Statistics Canada estimates growers will produce 575,800 tonnes of the oilseed, which is 39 percent smaller than last year’s crop.
It is only slightly larger than the crops were in the three years after Canada lost the European market in 2009 because of the discovery of trace amounts of a genetically modified flax variety in overseas shipments.
Flax production started to recover in 2013 and climbed to 942,300 tonnes in 2015 before plummeting this year.
Farmers in the Regina Plains area cut back on flax acres this spring in favour of high-priced peas and lentils.
Chuck Penner, analyst with LeftField Commodity Research, has no problem with Statistics Canada’s production number.
“That’s actually exactly what I had estimated, so more luck than brains, but I’ll take it,” he said.
Penner believes some farmers are going to be fooled into thinking prices are going to be on the rise because of the 39 percent year-on-year decline in production.
“They’re more bullish than what the market warrants,” he said.
“Supplies haven’t dropped as sharply as the production would lead you to believe.”
That’s because growers are still hording a sizeable amount of last year’s production. Penner estimates there were 300,000 tonnes of carryout as of July 31, although some of it is of poor quality.
He believes supplies will be adequate to cover the anticipated 2016-17 demand.
“For the next year we should have enough, but we’re also looking at probably a record crop from the Black Sea, too,” said Penner.
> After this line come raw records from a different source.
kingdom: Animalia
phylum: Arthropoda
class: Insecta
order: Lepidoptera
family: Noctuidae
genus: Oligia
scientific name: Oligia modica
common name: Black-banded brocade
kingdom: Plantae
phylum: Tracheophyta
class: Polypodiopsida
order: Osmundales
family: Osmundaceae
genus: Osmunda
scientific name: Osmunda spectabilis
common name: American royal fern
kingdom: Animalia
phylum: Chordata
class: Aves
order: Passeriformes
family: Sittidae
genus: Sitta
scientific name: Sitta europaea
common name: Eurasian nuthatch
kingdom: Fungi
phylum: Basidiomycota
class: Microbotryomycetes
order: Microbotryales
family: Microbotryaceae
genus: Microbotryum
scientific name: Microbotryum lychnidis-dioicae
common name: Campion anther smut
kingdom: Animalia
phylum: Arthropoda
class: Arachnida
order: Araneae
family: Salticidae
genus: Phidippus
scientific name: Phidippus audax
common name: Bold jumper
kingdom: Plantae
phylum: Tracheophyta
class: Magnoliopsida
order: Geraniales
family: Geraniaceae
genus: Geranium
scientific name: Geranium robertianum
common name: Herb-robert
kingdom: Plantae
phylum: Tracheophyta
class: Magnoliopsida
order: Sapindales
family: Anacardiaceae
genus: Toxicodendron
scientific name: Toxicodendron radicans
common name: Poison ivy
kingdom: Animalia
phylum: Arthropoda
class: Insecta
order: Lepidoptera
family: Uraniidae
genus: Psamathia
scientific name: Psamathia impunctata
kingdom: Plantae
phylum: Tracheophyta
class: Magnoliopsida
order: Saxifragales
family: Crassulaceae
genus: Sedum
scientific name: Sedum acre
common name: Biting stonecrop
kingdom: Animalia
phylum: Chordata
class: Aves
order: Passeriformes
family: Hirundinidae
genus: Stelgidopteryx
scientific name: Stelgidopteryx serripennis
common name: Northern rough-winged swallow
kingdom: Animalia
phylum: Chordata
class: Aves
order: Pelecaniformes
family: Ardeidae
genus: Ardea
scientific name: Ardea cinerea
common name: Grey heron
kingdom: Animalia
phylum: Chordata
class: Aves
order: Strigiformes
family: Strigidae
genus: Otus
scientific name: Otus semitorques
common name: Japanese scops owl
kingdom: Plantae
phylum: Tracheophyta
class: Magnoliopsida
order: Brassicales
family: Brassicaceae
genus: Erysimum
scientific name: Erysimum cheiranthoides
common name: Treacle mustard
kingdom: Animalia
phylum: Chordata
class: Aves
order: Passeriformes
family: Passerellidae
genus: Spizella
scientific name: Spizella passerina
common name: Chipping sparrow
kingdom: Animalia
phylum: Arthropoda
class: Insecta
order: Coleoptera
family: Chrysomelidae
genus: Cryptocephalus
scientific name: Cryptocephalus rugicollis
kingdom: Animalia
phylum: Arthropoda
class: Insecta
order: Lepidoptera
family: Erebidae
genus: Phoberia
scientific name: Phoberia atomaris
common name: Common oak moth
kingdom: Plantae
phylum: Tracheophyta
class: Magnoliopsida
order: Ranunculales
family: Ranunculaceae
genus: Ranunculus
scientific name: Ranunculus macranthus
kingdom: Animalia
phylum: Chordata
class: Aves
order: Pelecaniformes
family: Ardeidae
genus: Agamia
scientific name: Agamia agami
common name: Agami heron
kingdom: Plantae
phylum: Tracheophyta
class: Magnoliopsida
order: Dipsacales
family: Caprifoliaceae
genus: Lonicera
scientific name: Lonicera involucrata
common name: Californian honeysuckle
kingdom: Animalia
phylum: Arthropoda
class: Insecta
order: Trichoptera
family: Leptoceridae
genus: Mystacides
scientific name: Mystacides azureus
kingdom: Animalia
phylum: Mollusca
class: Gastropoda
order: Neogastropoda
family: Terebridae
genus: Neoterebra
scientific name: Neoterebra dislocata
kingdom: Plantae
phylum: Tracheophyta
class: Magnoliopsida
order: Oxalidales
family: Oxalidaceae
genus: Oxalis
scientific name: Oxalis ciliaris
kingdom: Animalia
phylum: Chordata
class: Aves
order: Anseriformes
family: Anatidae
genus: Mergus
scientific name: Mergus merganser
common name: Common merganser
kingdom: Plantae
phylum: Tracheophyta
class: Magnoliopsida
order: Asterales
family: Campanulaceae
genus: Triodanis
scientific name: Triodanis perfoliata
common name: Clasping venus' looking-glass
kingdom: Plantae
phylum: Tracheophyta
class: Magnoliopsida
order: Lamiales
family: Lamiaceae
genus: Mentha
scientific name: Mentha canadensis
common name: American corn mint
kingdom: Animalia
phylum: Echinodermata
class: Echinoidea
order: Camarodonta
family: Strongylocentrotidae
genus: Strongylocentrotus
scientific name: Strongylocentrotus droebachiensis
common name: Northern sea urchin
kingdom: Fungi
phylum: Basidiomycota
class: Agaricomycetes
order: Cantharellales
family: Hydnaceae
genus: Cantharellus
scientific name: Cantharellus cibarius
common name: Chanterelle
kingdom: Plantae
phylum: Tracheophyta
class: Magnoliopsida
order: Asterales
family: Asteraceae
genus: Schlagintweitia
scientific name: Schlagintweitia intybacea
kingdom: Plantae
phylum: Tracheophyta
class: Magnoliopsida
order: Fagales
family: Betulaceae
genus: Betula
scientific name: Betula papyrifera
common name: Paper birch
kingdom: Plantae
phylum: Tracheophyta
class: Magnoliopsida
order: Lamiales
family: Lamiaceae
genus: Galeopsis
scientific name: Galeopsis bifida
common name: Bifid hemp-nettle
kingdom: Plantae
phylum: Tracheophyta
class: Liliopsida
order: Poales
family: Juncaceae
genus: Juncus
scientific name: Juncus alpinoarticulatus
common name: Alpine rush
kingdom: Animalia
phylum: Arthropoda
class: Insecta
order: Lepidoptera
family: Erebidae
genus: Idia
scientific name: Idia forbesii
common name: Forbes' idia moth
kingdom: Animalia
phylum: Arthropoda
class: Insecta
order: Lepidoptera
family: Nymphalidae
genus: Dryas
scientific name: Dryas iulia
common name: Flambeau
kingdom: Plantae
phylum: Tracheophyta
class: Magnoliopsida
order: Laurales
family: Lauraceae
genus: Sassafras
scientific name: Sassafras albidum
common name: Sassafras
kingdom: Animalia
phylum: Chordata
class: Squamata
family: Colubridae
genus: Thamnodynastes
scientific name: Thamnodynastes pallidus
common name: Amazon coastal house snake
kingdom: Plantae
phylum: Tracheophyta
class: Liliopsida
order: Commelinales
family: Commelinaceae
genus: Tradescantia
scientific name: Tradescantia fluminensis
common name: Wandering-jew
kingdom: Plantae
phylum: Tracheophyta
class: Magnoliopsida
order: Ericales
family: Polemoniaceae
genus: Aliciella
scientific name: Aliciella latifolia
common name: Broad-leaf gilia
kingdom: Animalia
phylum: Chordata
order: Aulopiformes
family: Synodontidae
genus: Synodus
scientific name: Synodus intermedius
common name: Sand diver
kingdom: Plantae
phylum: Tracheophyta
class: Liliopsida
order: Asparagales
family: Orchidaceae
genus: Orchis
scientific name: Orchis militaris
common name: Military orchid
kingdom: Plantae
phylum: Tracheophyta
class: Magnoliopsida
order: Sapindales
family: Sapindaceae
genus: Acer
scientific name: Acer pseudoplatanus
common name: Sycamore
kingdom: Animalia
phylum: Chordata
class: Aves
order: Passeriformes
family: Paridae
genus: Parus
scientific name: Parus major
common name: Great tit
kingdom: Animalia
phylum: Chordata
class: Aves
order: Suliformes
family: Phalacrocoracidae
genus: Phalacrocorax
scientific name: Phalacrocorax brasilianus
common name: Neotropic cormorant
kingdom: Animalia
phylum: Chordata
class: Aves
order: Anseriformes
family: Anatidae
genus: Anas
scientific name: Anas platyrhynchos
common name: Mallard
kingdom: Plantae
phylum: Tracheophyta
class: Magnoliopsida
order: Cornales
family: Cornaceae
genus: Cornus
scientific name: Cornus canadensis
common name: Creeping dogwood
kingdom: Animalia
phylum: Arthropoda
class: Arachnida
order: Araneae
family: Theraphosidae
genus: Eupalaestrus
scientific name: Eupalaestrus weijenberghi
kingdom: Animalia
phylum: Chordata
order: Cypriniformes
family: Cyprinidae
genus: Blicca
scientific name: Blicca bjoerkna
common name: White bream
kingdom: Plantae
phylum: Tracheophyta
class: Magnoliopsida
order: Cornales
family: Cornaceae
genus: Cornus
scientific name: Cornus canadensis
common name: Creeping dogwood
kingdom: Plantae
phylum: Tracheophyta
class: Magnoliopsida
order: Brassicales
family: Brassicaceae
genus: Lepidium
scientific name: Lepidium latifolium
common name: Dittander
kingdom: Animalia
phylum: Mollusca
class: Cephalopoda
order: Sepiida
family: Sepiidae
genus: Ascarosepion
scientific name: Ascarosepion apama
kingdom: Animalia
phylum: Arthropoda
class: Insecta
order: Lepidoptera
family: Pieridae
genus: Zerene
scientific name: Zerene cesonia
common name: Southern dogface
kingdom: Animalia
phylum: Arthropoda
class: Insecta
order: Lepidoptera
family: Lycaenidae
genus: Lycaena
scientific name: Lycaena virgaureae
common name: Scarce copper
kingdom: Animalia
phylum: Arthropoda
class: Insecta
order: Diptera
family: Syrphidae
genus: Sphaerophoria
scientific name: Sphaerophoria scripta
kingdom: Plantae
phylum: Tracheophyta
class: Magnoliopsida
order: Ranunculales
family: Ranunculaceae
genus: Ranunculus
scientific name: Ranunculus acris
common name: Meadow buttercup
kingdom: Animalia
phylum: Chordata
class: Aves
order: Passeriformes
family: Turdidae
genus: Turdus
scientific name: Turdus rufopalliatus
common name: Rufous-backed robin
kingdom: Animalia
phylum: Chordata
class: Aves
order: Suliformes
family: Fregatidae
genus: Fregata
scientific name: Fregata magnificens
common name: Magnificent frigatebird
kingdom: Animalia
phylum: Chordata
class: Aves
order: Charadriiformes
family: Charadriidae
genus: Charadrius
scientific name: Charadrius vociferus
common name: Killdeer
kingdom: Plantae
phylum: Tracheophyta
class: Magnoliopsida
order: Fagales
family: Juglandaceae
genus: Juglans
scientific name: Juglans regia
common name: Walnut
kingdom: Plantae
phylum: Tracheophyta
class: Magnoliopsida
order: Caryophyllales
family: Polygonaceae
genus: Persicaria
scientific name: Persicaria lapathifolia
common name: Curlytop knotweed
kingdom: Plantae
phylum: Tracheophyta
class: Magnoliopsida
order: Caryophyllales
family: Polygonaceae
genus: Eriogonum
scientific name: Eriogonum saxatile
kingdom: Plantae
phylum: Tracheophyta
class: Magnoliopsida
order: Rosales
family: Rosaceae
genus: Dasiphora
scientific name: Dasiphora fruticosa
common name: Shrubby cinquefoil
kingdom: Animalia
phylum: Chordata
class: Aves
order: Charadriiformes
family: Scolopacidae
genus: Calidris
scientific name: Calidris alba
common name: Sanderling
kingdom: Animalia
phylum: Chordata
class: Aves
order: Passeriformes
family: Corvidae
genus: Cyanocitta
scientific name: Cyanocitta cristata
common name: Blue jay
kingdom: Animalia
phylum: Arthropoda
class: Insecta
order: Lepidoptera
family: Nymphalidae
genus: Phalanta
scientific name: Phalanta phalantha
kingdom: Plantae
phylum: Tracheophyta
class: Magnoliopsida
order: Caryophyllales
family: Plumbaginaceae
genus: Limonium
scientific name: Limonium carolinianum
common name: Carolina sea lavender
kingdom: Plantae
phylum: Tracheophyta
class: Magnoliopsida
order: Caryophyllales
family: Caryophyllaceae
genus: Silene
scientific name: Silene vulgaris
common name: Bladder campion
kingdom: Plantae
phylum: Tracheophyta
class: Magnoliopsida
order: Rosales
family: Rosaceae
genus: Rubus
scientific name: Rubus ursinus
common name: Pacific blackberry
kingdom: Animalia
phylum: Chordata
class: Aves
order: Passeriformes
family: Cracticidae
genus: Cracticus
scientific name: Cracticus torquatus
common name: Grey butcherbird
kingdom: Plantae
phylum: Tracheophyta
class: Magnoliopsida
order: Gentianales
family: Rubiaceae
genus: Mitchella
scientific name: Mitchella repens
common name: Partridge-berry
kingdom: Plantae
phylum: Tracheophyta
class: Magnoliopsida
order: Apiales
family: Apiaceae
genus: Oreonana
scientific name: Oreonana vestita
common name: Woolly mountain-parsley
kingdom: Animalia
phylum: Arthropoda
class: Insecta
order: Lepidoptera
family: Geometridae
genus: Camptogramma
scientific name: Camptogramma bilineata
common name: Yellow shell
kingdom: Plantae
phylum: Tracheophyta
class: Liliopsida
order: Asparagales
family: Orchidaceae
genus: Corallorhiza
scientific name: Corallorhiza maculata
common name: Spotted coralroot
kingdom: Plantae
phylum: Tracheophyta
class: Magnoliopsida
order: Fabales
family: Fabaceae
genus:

He anticipates about 1.15 million tonnes of production out of Russia, Ukraine and Kazakhstan, which would be double the size of Canada’s crop.
“It’s no longer just Canada that drives the flax market, so that’s an important consideration,” said Penner.
Neil Townsend, senior market analyst with FarmLink Marketing Solutions, agreed with Penner that total supply is going to be down but not nearly as much as production is falling.
Buyers will chew their way through ample nearby supplies before things get tight with flax supplies.
“Our strategy on the flax market is very second half weighted,” said Townsend.
“We’re saying market 70 percent of the crop after February.”
It would take a strong European export program for flax to go on a bull run, but that is unlikely given the size of the big Black Sea crop.
“That doesn’t seem to be in the cards because of competition,” said Townsend.
As a result, there will be plenty of global supply to meet what is expected to be ho-hum demand.
Penner anticipated 300,000 to 350,000 tonnes of demand from China, which bought 334,470 tonnes of Canadian flax through the first 11 months of last crop year.
Sales to the United States have slumped because of last year’s big crop. The U.S. bought 87,144 tonnes through the first 11 months of 2015-16, which is well down from the same period last year and the year before that.
U.S. flax plantings dropped this spring to 333,000 acres, down from 456,000 acres, but there is sizeable carryout from last year.
“I think we’ll see a recovery in U.S. demand but not back to the days when they were buying 200,000 tonnes,” said Penner.
Flax bids are in the $11 to $11.50 per bushel range. Penner expects prices to dip following harvest and then recover and stay relatively flat for the remainder of the year.